● How to complete this task:
Write out, word for word, every line from the one containing "left eye: (469, 79)" through the last line of the records below, both ends included.

Per-instance keypoint data:
>>>>
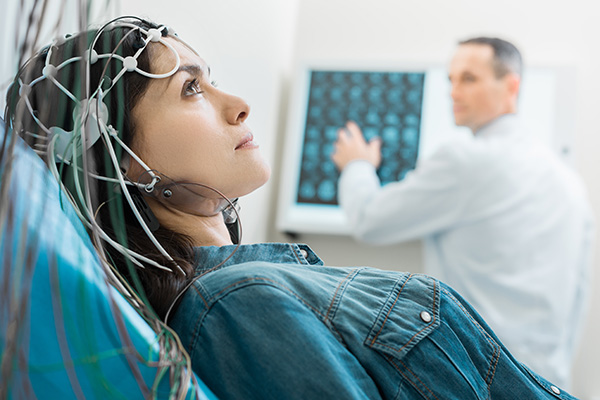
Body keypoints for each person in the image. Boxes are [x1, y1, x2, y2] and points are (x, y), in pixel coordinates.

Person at [4, 18, 580, 399]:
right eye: (190, 90)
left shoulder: (257, 285)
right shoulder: (233, 304)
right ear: (119, 160)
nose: (239, 104)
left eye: (212, 81)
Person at [331, 37, 594, 389]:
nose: (454, 91)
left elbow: (368, 220)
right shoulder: (569, 182)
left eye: (469, 79)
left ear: (511, 85)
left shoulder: (465, 161)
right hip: (549, 386)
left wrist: (358, 166)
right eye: (450, 80)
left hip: (481, 383)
<<<<
● Task answer:
left eye: (469, 79)
left ear: (511, 85)
left shoulder: (465, 161)
right hip: (549, 386)
left wrist: (358, 166)
right eye: (450, 80)
left hip: (481, 383)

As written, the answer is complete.